On this day we’ve come to build a sensory garden, which features different plants and elements that play into all of the five senses: Smell, sight, touch, taste and sound. These sensory container gardens are low maintenance, don’t take up a lot of space if you’re working with even small patio or balcony, and are a great way to connect with the world around us and the food we eat in a mindful and meaningful way. Cory recommends selecting plants of various heights and colour to give the container some depth. Here are a few of Cory’s recommended plant options for all the different senses.
- Smell: plants live lavender and mint have a great aroma
- Sight: Ornamental basil also belongs to the aromatic family, but it’s visual presence is quite stunning. Other flower plants like pansies also make a nice edition.
- Touch: Plants like lamb’s ears or even some succulents that have a velvet soft texture are great for the sense of touch.
- Taste: Edible elements like strawberries and lettuce make a lovely add to any sensory garden.
- Sound: Fun additions like bells, or even wind chimes will finish off your garden with a whimsical twist.
Being out in nature and planting juicy strawberries can certainly work up an appetite! These Bird’s nest tarts with yogurt and berry filling are a great summer recipe to make with kids any time of day!
Bird’s Nest Tarts
- 1 cup rolled oats
- 2 T sunflower seeds
- 2 T pumpkin seeds
- 1 T chia seeds
- 1 tsp. cinnamon
- 1/4 cup flaked coconut
- 1/3 cup almond butter
- 1 T coconut oil
- 2 T honey
- 1 cup Greek yogurt
- 1 T honey
- Fresh seasonal berries & mint.
- Preheat the oven to 350oF.
- Add rolled oats, cinnamon, seeds and coconut to food processor and pulse until crumb consistency.
- Melt nut butter, honey and coconut oil in the microwave, for 30 seconds, and stir. Add wet ingredients to crumb mixture and pulse again until everything is well combined.
- Option: Keep it simple! For a more textured bird-nest-like tart forgo the food processor and simply add all ingredients to a bowl with the warmed coconut oil-honey-nut butter mixture, and stir with a wooden spoon to combine.

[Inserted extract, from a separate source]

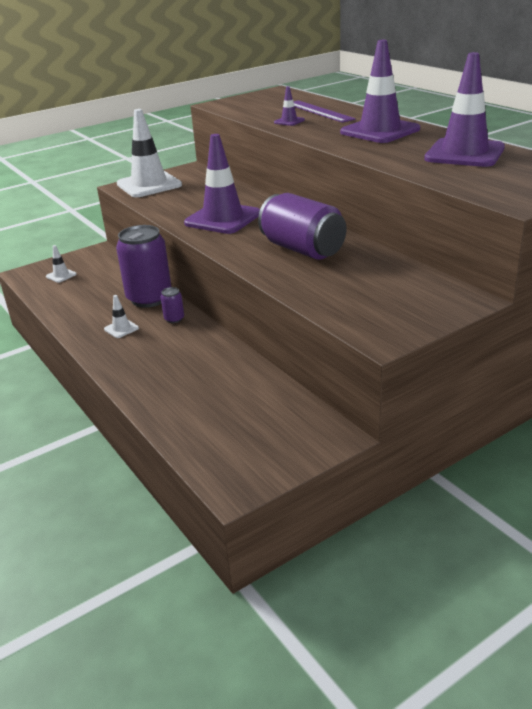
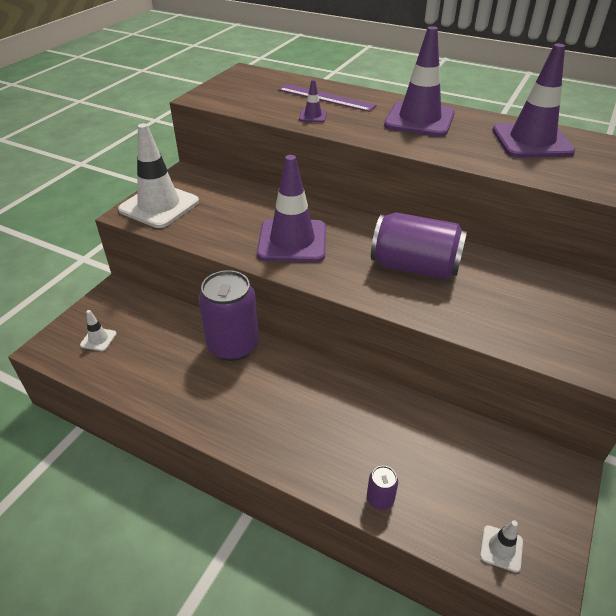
camera: 30 degrees left, 10 degrees up
(121, 329) = (239, 398): white traffic cone -> white traffic cone (501, 548)
(174, 319) = (285, 367): purple can -> purple can (380, 499)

- Lightly grease four mini tart tins. Use a tart pan with a removable bottom, or silicone muffin cups. Divide crust mixture between the four tins and using the back of a spoon press down firmly on the mixture to ensure that it all sticks together.
- Bake tarts in the oven for 8 – 10 minutes. The edges should be golden.
- Allow tarts to cool for 15 minutes. Fill with honey-infused yogurt, or a homemade lemon curd. Top with fresh seasonal berries & mint.
We had such a lovely time exploring, planting and visiting with Cory Christopher and his family out at Birchwood Meadows. It’s so nice to escape from city-life from time to time and reconnect with nature and all of our senses. Be sure to take even a few minutes this week to Fill up on Family Time everyone!